* _Task to complete_: Please count the lines in the data below that contain the string "Terbang" and reply with only the number.

Collected data:
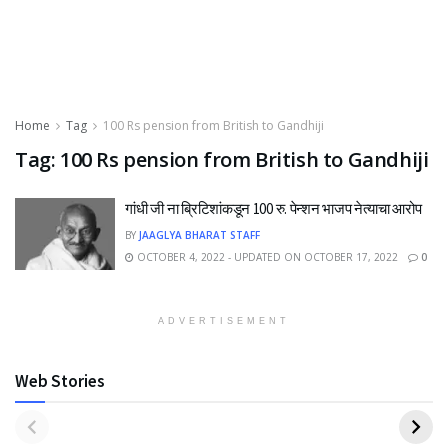
Home
Tag
100 Rs pension from British to Gandhiji
Tag:
100 Rs pension from British to Gandhiji
गांधी जी ना ब्रिटिशांकडून 100 रु. पेन्शन भाजप नेत्याचा आरोप
BY
JAAGLYA BHARAT STAFF
OCTOBER 4, 2022 - UPDATED ON OCTOBER 17, 2022
0
ADVERTISEMENT
Web Stories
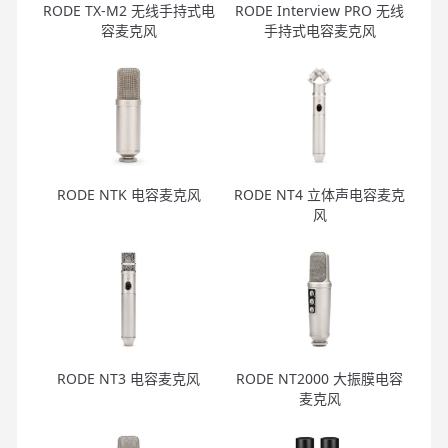
RODE TX-M2 无线手持式电
RODE Interview PRO 无线
容麦克风
手持式电容麦克风
RODE NTK 电容麦克风
RODE NT4 立体声电容麦克
风
RODE NT3 电容麦克风
RODE NT2000 大振膜电容
麦克风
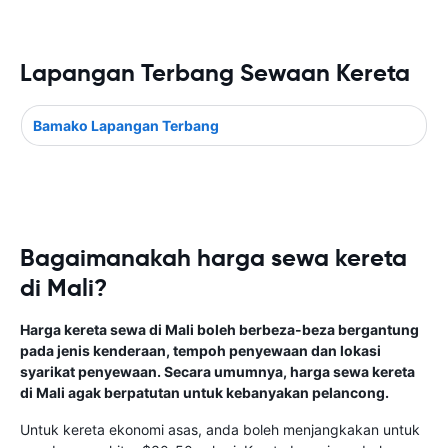
Lapangan Terbang Sewaan Kereta
Bamako Lapangan Terbang
Bagaimanakah harga sewa kereta
di Mali?
Harga kereta sewa di Mali boleh berbeza-beza bergantung
pada jenis kenderaan, tempoh penyewaan dan lokasi
syarikat penyewaan. Secara umumnya, harga sewa kereta
di Mali agak berpatutan untuk kebanyakan pelancong.
Untuk kereta ekonomi asas, anda boleh menjangkakan untuk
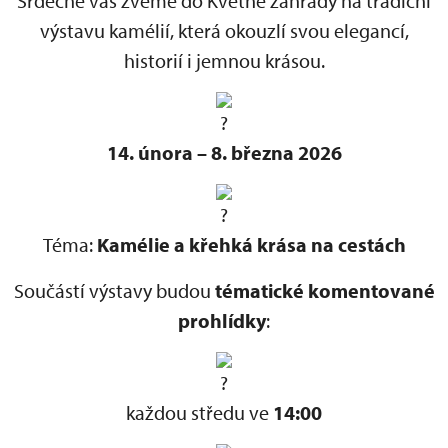
Srdečně vás zveme do Květné zahrady na tradiční
výstavu kamélií, která okouzlí svou elegancí,
historií i jemnou krásou.
14. února – 8. března 2026
Téma:
Kamélie a křehká krása na cestách
Součástí výstavy budou
tématické komentované
prohlídky
:
každou středu ve
14:00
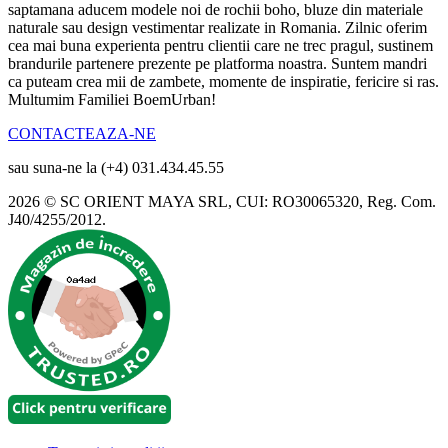
saptamana aducem modele noi de rochii boho, bluze din materiale
naturale sau design vestimentar realizate in Romania. Zilnic oferim
cea mai buna experienta pentru clientii care ne trec pragul, sustinem
brandurile partenere prezente pe platforma noastra. Suntem mandri
ca puteam crea mii de zambete, momente de inspiratie, fericire si ras.
Multumim Familiei BoemUrban!
CONTACTEAZA-NE
sau suna-ne la (+4) 031.434.45.55
2026 © SC ORIENT MAYA SRL, CUI: RO30065320, Reg. Com.
J40/4255/2012.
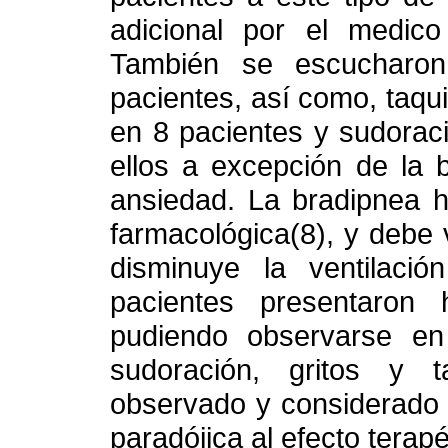
adicional por el medico
También se escucharon
pacientes, así como, taqu
en 8 pacientes y sudorac
ellos a excepción de la b
ansiedad. La bradipnea ha
farmacológica(8), y debe
disminuye la ventilaci
pacientes presentaron
pudiendo observarse en
sudoración, gritos y 
observado y considerado
paradójica al efecto terap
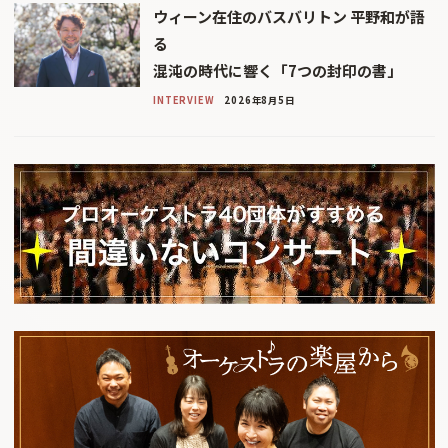
ウィーン在住のバスバリトン 平野和が語
る
混沌の時代に響く「7つの封印の書」
INTERVIEW
2026年8月5日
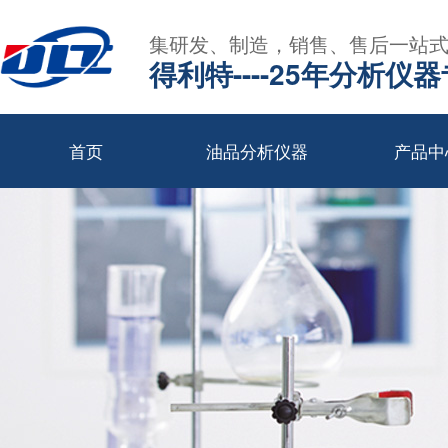
集研发、制造，销售、售后一站
得利特----25年分析仪
首页
油品分析仪器
产品中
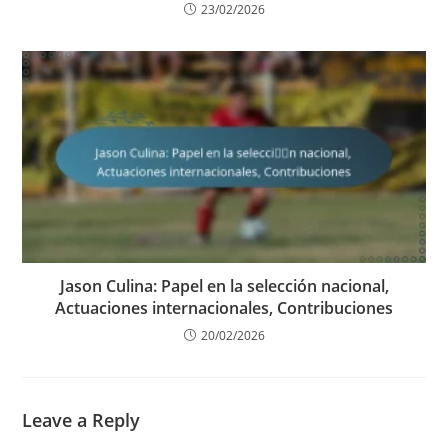
23/02/2026
Jason Culina: Papel en la selección nacional,
Actuaciones internacionales, Contribuciones
20/02/2026
Leave a Reply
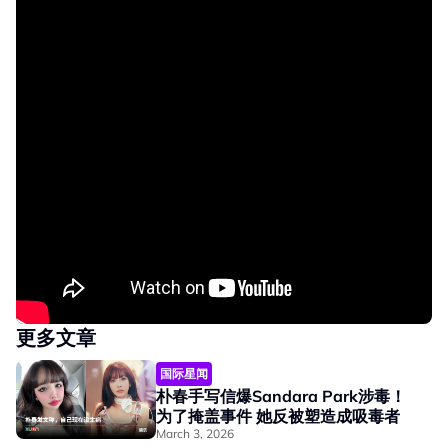
更多文章
国际星闻
朴春手写信爆Sandara Park涉毒！
为了掩盖事件 她反被塑造成吸毒者
March 3, 2026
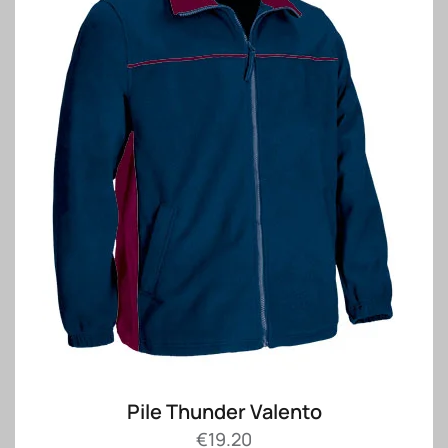
Pile Thunder Valento
€
19.20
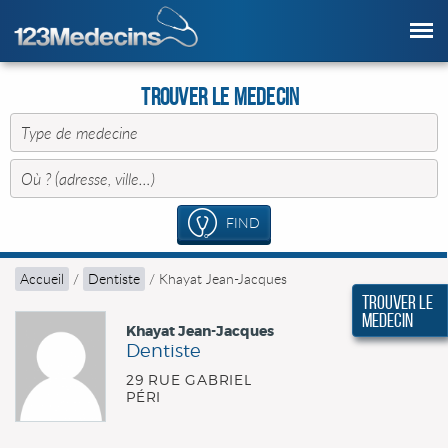
Trouver le Medecin
FIND
Accueil
/
Dentiste
/
Khayat Jean-Jacques
Trouver le
Medecin
Khayat Jean-Jacques
Dentiste
29 RUE GABRIEL
PÉRI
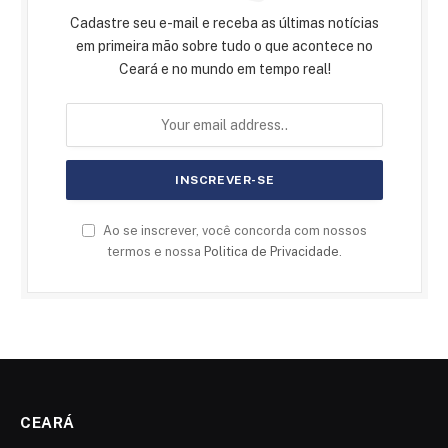
Cadastre seu e-mail e receba as últimas notícias
em primeira mão sobre tudo o que acontece no
Ceará e no mundo em tempo real!
Ao se inscrever, você concorda com nossos
termos e nossa
Politica de Privacidade
.
CEARÁ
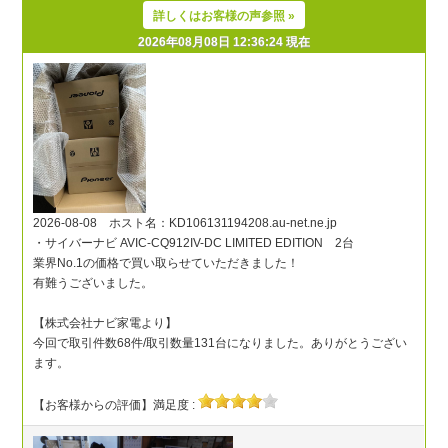
詳しくはお客様の声参照 »
2026年08月08日 12:36:24 現在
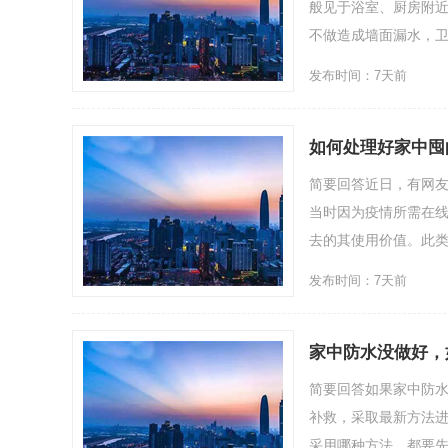
般见于浴室、厨房附近
不做造成墙面漏水，卫
发布时间：7天前
如何处理好家中囤
简要回答近日，有网
当时因为疫情所需在线
去的其使用价值。此类事
发布时间：7天前
家中防水没做好，
简要回答如果家中防
补救，采取最新方法
采用哪种方法，都要先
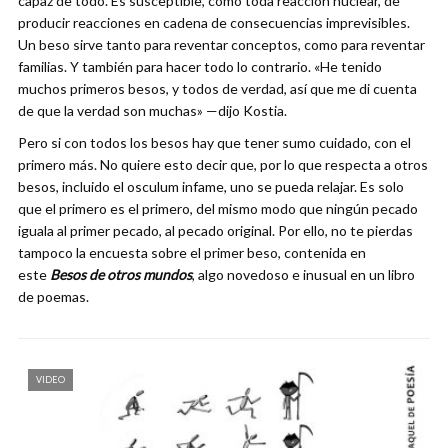
capaz de todo. Es susceptible, como toda reacción nuclear, de
producir reacciones en cadena de consecuencias imprevisibles.
Un beso sirve tanto para reventar conceptos, como para reventar
familias. Y también para hacer todo lo contrario. «He tenido
muchos primeros besos, y todos de verdad, así que me di cuenta
de que la verdad son muchas» —dijo Kostia.
Pero si con todos los besos hay que tener sumo cuidado, con el
primero más. No quiere esto decir que, por lo que respecta a otros
besos, incluido el osculum infame, uno se pueda relajar. Es solo
que el primero es el primero, del mismo modo que ningún pecado
iguala al primer pecado, al pecado original. Por ello, no te pierdas
tampoco la encuesta sobre el primer beso, contenida en
este
Besos de otros mundos
, algo novedoso e inusual en un libro
de poemas.
VIDEO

* _Solution_: 2